La civilisation contrarie la nature ; chacune de ses inventions a contribué à nous en écarter davantage ; c’est de là qu’est venu tout le mal. La morale a créé la faute, la loi a créé la désobéissance, le châtiment a engendré la crainte. C’en a été fait de la paix du cœur et de la tranquillité de la vie. Voulez-vous savoir d’où procèdent toutes les souffrances de l’humanité ? C’est qu’il existait un code de la nature ; on y a ajouté un code civil et un code religieux ; mais au lieu de les calquer sur le premier on les a rédigés en contradiction avec lui ; et il est donc inévitable que l’homme désobéisse pour le moins à l’un d’eux.
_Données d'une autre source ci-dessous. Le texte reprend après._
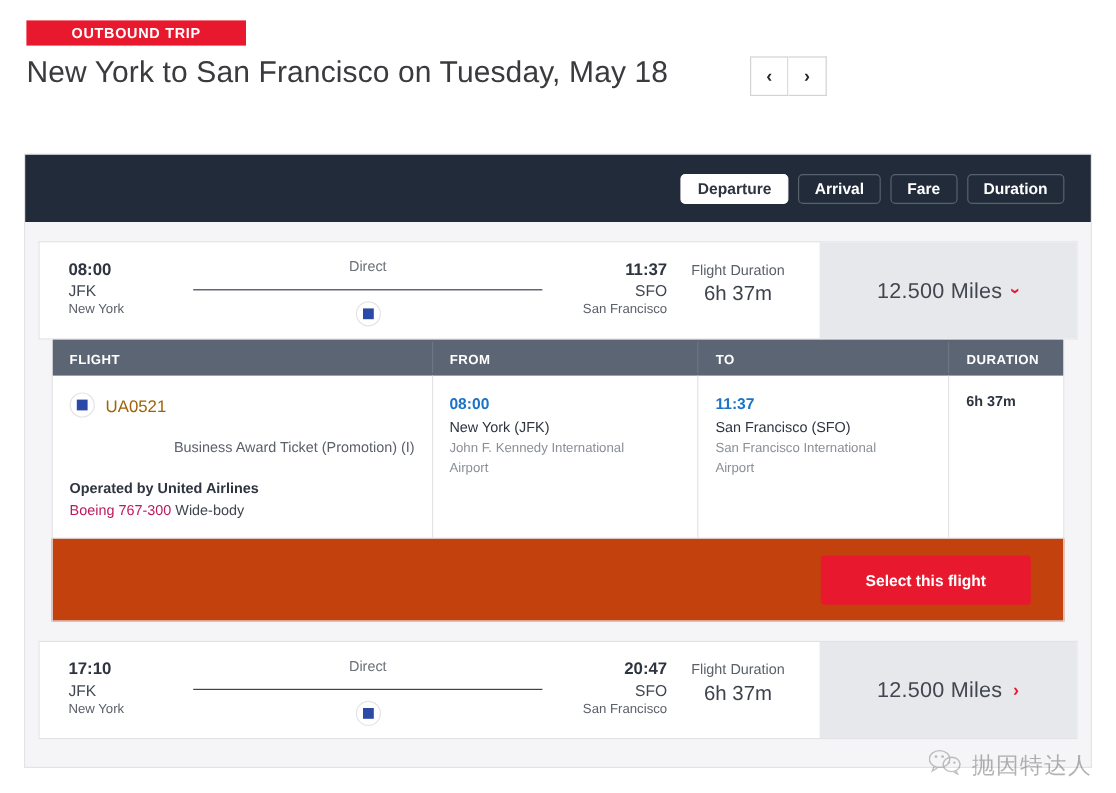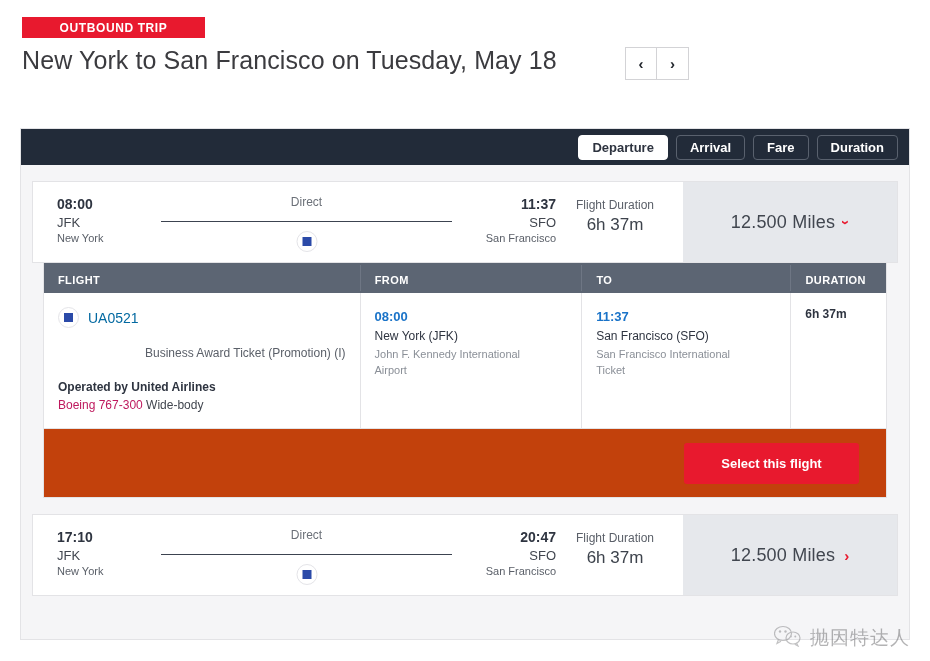"Departure" .sortbar { height: 36px -> 56px; padding-right: 11px -> 22px }
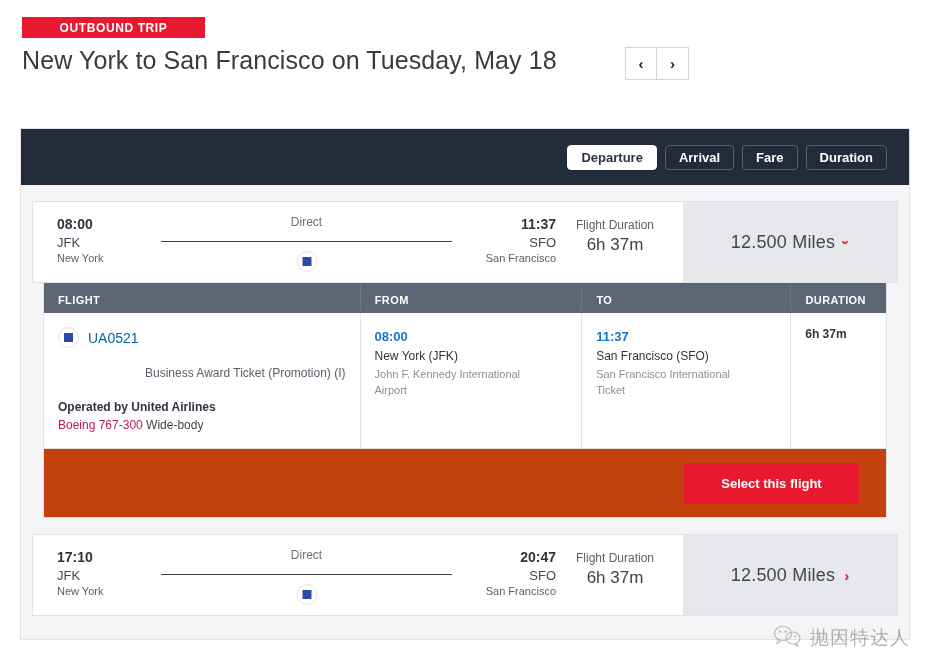"UA0521" .fl-number { color: #0369a1 -> #a16207 }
Dans ce conflit de prescriptions, pour suivre les unes il faut enfreindre les autres. On a fait pour chacun de nous de la faute et de ses suites une nécessité. — Une objection se présente. Si la morale est une construction artificielle et d’un artifice généralement nuisible, comment se fait-il qu’on l’ait inventée ? La réponse est aisée : C’est qu’il s’est trouvé des gens qui avaient intérêt à l’inventer. Ils se sont servis de ses règles conventionnelles et de ses principes prétendus pour imposer au reste du genre humain leur propre domination. « Ce n’est pas pour vous, mais pour eux que ces sages législateurs vous ont pétris et maniérés comme vous l’êtes. J’en appelle à toutes les institutions politiques, civiles et religieuses ; examinez-les profondément, et je me trompe fort ou vous y verrez l’espèce humaine pliée de siècle en siècle au joug qu’une poignée de fripons se promettait de lui imposer. » Les législateurs ont inventé la loi, comme les prêtres ont inventé la religion. Les uns et les autres avaient un même but : ils travaillaient à une même œuvre d’asservissement. — La conclusion s’impose. Faut-il civiliser l’homme ou l’abandonner à son instinct ? « Si vous vous proposez d’en être le tyran, civilisez-le, empoisonnez-le de votre mieux d’une morale contraire à la nature ; faites-lui des entraves de toute espèce. Le voulez-vous heureux et libre ? Ne vous mêlez pas de ses affaires[1]. » Ce à quoi on nous convie c’est à anéantir ce lent travail par lequel l’humanité, depuis qu’elle existe, tâche à s’élever au-dessus des grossièretés de l’instinct et s’efforce d’échapper à la sujétion de la matière. L’idéal qu’on nous propose, c’est le retour à l’animalité primitive.

Telle est dans son fondement et dans ses conséquences la

  1. Voir pour les citations le Supplément au voyage de Bougainville.